_ASSIGNMENT_
Report each line of the data below that contains the word "Harga".

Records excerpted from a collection
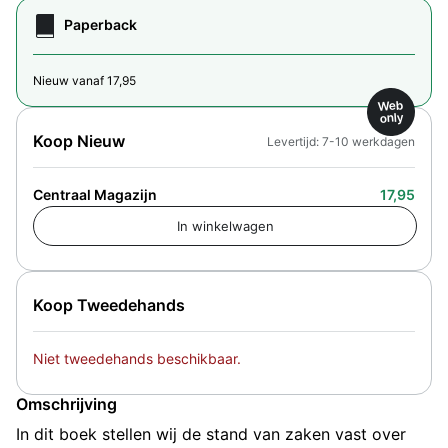
Paperback
Nieuw vanaf 17,95
Web
only
Koop Nieuw
Levertijd: 7-10 werkdagen
Centraal Magazijn
17,95
Koop Tweedehands
Niet tweedehands beschikbaar.
Omschrijving
In dit boek stellen wij de stand van zaken vast over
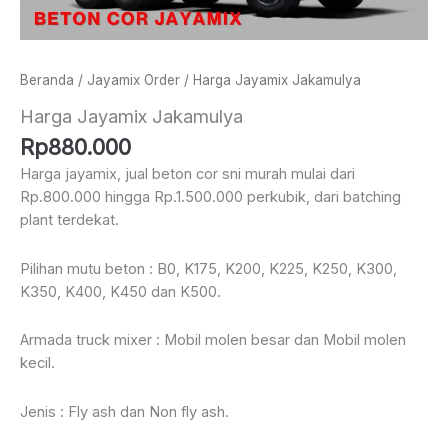
Beranda
/
Jayamix Order
/ Harga Jayamix Jakamulya
Harga Jayamix Jakamulya
Rp
880.000
Harga jayamix, jual beton cor sni murah mulai dari
Rp.800.000 hingga Rp.1.500.000 perkubik, dari batching
plant terdekat.
Pilihan mutu beton : B0, K175, K200, K225, K250, K300,
K350, K400, K450 dan K500.
Armada truck mixer : Mobil molen besar dan Mobil molen
kecil.
Jenis : Fly ash dan Non fly ash.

_PROBLEM SOLUTION_
/ Harga Jayamix Jakamulya
Harga Jayamix Jakamulya
Harga jayamix, jual beton cor sni murah mulai dari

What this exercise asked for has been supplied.